With refinement and firm management, I’m sure this Eden could clean up as a touring production. As a sit-down commercial prospect, I’m less sure. The large cast requirement that makes it a popular piece for amateur theatre might make a pocketbook producer blanch a bit. Not to mention that the everyone-gets-to-do-something spirit that’s so appealing does occasionally threaten to tip into bloat. But there were a lot of Eden alumns in the audience who embraced this warts-and-all musical about parenthood and its attendant hurt through its belty highs and sweet lulls. No doubt the audience is out there somewhere in some number.

And, pocketbook be damned, I love the sound of a large anthemic chorus. If a crafty producer can say “Let there be Eden,” let it be for as long as possible.

For more information on this concert and to stay updated with future developments, please visit childrenofedenthemusical.com.


L to R: Kelvin Roston, Jr. ,McKinley Carter, ,Erica Stephan, Andrew Jessop, Jonah Winston, Nancy Wagner. Photo by Liz Lauren.

Meanwhile, at Mercury, Clue also enjoyed a warm reception, whether one was familiar with the classic board game or the cult 1985 film on which the script is more directly based. Through a McCarthyist milieu, that film set out to make sense of why exactly a bunch of people with truly colorful names were desperate to keep the question of whodunnit behind locked doors, only to conclude that the very notion of the murder mystery is nonsensical—if anybody coulda dunnit, it stands to reason that the mysterysmith’s ultimate choice of killer is rather arbitrary.

## Exercises to complete
[a] According to the theater review, what is the script of Clue more directly based on?
[b] In the theater review, swap "anthemic" for "rousing" and write out everything from "And, pocketbook be" down to "long as possible.".
[c] Carry on the theater review past its last sentence.
The records come from a separate source unrelated to the theater review.

## Stored data
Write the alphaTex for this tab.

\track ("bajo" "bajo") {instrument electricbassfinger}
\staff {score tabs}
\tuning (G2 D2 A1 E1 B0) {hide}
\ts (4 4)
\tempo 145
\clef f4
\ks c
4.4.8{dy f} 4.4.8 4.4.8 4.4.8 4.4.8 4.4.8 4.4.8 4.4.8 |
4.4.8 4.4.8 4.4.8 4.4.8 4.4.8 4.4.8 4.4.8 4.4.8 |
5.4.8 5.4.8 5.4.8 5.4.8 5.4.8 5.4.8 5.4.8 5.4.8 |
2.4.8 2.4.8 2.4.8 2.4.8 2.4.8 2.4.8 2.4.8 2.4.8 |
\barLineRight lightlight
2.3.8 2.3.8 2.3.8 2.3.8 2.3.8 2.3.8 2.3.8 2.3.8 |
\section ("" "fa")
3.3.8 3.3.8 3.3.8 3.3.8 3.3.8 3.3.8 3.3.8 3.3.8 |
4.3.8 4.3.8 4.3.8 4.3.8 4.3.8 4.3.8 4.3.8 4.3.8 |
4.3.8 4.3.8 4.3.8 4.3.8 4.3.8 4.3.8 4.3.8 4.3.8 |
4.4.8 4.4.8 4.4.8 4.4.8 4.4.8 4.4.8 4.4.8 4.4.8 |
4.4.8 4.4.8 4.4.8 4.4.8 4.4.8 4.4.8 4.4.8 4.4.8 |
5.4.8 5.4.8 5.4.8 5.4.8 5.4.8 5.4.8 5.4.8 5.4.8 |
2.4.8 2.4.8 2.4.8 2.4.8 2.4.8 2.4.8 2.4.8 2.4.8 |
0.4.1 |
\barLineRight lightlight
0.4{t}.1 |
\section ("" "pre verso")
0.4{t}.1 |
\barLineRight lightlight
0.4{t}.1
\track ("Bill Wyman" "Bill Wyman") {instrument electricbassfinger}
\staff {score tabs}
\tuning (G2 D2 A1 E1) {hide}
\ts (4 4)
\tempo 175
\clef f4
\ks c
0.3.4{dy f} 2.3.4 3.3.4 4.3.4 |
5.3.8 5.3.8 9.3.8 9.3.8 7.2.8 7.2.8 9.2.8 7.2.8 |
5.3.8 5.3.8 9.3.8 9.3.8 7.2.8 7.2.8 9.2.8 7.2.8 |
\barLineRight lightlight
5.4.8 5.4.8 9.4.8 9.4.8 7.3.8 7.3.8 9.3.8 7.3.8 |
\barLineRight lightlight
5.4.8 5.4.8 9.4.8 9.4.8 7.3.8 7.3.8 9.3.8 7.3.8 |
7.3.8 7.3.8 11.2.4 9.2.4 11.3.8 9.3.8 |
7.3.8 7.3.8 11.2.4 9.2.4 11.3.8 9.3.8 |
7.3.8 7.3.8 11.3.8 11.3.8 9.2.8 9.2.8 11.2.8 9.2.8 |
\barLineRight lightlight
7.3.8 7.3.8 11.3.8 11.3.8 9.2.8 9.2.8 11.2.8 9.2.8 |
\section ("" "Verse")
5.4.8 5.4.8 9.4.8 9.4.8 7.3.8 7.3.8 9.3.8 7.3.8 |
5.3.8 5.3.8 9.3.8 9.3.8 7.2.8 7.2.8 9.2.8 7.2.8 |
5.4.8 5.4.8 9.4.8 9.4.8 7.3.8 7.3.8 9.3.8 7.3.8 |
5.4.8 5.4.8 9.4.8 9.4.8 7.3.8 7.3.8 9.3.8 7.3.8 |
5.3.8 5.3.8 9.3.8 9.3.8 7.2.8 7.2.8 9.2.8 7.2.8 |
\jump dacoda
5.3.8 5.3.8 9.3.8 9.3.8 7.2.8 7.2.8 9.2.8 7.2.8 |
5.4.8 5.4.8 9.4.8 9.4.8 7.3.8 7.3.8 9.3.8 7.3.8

## Task-by-task results
[a] The cult 1985 film.

[b]
And, pocketbook be damned, I love the sound of a large rousing chorus. If a crafty producer can say “Let there be Eden,” let it be for as long as possible.

[c]
Clue the play, in its own way, has to make sense of that nonsense. Adapters Sandy Rustin, Hunter Foster, and Eric Price do a lot of bolt-tightening to better set up the oily Mr. Boddy’s game, and much of their screwball repartee complements screenwriter Jonathan Lynn’s. Likewise, Michael Holland expands on John Morris’s score to proper melodramatic effect. That said, as an acolyte of the Clue film cult, I’m not sure playing the script for face-front-and-gasp camp humor is quite the way to go. As Michael McKean, the film’s Mr. Green, repeatedly reminded his castmates, “Something terrible has happened here.” It’s nonsense, but it should feel like something’s at stake. It needs a nip of (poisoned) brandy, is all.

It’s still deathly good fun, and you’re probably not going to find a tighter comic ensemble anywhere else this fall. In particular, the casting of Jonah Winston as the buffoonish Colonel Mustard and McKinley Carter as the black widow ice queen Mrs. White is as inspired as it was perhaps obvious.

“Dying is easy, comedy is hard”? Mercury just about reverses that proposition.

Clue plays through January 1st, 2023 at Mercury Theater Chicago, 3745 N. Southport Ave. For tickets or more information, please visit mercurytheaterchicago.com.


Christine Mayland Perkins and Nathe Rowbotham. Photo by Brett Beiner.

One more for the retooling/remounting/revitalizing department: Music Theater Works’s take on Alan Jay Lerner and Frederick Loewe’s Camelot, a title with a lot of Golden Age nostalgia behind it, but also one that has never really gelled. Solid songs in service of a talky, tricky, realistic-until-it-isn’t book: a tale as old as time. Director Brianna Borger opts for a sort-of story-theatre troupe-of-players approach, one that’s free of accents and armor, but, unfortunately, not quite free of starch.

The central trio of Arthur (Michael Metcalf), Guenevere (Christine Mayland Perkins), and Lancelot (Nathe Rowbotham) are fine singers (even as their mics kept misbehaving), and are even finer actors when faced with the fervent and stumbling pauses that make up their love triangle. But Parker Guidry as Mordred, Arthur’s illegitimate son and the proverbial serpent in the garden, seems to be the only one having bona fide fun up there. Villain songs are just like that, and Guidry has two of them. The problem is they’re back to back and Mordred doesn’t show up until Act Two.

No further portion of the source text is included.